Des pistes de réflexion et d’action à partir de Dilexi Te
Anne Sudan et le P. Benoît Chevalier, co-responsables du Pôle charité & mission, nous donnent quelques pistes pour s’approprier et mettre en oeuvre l’exhortation apostolique du Pape Léon XIV, Dilexi Te
En quoi Dilexi Te renouvèle-t’elle la perception des pauvres ?
P. Benoît Chevalier :Dilexi Te nous présente les pauvres non seulement comme objets de notre compassion, mais aussi comme des sujets et des « maîtres de l’Évangile ».
La personne pauvre est bien sûr une personne qui a besoin de soutien, de protection, comme le dit la Bible en parlant des anawim (les pauvres de Dieu : veuves, orphelins et migrants, qui sont sans protection d’un mari, d’un parent, d’un chef de clan). Mais la personne pauvre est riche aussi de ce qu’elle porte en elle. A travers ce qui lui manque elle est la mieux à même de recevoir la grâce de Dieu, la bonne nouvelle. Qui mieux qu’un pauvre peut comprendre ce qu’est avoir faim et soif de Dieu ? qui mieux qu’un étranger peut comprendre que nous sommes des étrangers sur cette terre ? qui mieux qu’un détenu peut comprendre la liberté que Dieu offre dans sa miséricorde. En sa chair, en son âme, la personne pauvre est par sa pauvreté un trésor riche pour l’Eglise car elle porte en elle un manque qui se fait espace pour Dieu. Dès lors, le Pape Léon rappelle s’il en était besoin que la personne pauvre n’est pas qu’un être à aider mais une personne en qui on rencontre le Christ. Léon nous rappelle aussi que le pauvre n’est pas qu’un « assisté ». il possède aussi sa capacité à donner : « Cela implique de valoriser le pauvre dans sa bonté propre, avec sa manière d’être, avec sa culture, avec sa façon de vivre la foi. » (§101)
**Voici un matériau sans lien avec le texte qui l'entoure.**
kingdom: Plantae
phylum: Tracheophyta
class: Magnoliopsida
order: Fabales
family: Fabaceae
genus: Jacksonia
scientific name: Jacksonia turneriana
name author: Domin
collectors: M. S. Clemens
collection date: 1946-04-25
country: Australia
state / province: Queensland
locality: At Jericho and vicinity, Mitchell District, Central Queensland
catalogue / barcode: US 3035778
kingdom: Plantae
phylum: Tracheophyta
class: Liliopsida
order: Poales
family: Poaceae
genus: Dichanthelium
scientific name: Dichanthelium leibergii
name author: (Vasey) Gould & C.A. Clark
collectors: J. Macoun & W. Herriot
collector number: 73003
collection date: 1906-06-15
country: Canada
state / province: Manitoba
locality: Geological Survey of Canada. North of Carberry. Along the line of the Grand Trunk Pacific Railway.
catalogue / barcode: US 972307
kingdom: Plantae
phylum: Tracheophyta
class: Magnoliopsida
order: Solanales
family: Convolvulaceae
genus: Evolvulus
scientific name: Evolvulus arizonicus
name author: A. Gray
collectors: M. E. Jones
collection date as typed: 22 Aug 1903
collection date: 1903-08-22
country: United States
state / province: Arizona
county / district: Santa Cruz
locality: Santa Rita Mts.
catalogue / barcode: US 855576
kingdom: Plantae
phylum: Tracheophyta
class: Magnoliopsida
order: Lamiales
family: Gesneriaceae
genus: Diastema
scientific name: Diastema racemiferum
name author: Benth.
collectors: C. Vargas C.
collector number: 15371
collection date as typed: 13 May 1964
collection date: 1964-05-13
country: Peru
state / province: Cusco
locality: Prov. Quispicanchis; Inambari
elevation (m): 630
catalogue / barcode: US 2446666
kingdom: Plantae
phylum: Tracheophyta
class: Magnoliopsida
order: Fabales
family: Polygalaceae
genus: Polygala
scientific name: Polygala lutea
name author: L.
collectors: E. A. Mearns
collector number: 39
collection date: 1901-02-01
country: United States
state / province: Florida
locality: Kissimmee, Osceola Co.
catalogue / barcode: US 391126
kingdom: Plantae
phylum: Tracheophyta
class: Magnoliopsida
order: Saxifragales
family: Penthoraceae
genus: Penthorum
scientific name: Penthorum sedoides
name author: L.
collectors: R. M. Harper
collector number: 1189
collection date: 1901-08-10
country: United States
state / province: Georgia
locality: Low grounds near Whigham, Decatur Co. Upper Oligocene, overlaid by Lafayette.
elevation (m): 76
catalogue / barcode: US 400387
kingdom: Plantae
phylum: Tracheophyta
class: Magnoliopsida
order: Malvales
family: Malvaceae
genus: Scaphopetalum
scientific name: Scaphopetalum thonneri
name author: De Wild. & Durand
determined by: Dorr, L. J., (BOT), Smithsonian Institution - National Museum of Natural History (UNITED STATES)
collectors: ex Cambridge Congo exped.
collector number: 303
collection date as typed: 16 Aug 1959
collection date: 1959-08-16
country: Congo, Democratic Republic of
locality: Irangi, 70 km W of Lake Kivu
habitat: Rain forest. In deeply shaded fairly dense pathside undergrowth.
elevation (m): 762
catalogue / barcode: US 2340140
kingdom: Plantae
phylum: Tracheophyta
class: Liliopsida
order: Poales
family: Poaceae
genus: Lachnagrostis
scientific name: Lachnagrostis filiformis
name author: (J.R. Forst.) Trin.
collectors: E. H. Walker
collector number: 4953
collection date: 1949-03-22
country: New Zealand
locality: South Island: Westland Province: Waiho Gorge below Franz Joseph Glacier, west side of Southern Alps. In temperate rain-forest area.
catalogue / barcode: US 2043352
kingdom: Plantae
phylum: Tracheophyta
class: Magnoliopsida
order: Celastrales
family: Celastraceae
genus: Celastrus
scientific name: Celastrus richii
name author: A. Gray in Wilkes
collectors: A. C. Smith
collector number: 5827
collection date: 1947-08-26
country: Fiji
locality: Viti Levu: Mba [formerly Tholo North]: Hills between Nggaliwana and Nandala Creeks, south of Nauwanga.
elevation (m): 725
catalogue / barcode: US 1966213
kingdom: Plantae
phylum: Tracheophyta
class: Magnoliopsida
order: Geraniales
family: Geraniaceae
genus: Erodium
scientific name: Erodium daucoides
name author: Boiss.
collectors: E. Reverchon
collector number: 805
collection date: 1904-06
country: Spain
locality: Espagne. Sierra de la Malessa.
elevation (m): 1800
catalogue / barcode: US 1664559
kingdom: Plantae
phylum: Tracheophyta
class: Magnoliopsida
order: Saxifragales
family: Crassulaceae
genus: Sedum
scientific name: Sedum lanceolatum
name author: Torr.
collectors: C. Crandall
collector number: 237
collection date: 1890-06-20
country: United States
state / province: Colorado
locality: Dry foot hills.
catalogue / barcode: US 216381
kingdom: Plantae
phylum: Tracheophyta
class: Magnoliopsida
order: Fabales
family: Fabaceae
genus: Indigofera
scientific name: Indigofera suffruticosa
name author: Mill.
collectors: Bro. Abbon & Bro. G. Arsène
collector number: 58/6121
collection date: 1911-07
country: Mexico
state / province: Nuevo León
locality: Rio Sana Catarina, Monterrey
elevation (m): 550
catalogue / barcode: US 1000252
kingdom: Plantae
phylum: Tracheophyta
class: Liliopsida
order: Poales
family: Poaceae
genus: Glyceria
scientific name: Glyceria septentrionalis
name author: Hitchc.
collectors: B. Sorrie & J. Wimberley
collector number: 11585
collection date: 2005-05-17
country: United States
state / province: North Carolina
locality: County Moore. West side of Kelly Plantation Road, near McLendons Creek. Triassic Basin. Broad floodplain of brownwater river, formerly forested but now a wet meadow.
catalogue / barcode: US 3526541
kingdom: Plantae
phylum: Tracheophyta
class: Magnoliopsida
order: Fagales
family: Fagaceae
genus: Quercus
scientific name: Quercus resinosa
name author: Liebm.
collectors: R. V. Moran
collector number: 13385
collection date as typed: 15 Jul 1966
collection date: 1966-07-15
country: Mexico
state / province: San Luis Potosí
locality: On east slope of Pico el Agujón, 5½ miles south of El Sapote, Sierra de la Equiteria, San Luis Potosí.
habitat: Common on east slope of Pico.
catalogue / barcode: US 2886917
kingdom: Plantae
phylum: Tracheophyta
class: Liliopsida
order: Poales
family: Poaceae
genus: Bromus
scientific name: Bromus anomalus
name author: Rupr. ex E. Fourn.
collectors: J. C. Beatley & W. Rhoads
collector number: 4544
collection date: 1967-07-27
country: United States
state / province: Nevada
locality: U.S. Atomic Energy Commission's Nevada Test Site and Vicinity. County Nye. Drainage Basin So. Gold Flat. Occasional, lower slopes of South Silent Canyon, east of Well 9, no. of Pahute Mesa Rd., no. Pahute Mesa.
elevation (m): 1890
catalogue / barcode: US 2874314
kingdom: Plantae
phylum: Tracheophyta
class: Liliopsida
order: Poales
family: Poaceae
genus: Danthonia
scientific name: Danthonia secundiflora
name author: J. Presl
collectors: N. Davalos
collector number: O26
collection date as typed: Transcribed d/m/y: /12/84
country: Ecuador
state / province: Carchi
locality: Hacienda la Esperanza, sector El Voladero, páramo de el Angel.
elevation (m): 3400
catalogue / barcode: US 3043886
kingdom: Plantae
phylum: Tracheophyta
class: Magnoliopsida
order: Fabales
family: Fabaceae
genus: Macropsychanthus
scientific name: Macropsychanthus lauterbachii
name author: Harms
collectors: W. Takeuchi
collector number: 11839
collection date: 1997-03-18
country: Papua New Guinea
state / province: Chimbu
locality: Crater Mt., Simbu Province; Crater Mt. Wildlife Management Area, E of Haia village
L’enjeu de la rencontre avec les pauvres n’est pas qu’un enjeu de solidarité sociale. C’est un enjeu profondément théologique, un enjeu de révélation.
Jusque là les encycliques sociales insistaient beaucoup sur les questions d’injustice à réparer (ce que fait aussi le présent texte bien sûr). Mais là il apporte ce regard théologique.
C’est aussi une invitation forte à ne pas faire pour les pauvres mais avec les pauvres. Le texte apporte cet appel vibrant à ne pas considérer la personne pauvre comme une réalité extérieure à l’Eglise que l’Eglise devrait rejoindre en sortant d’elle-même, mais comme son centre propre.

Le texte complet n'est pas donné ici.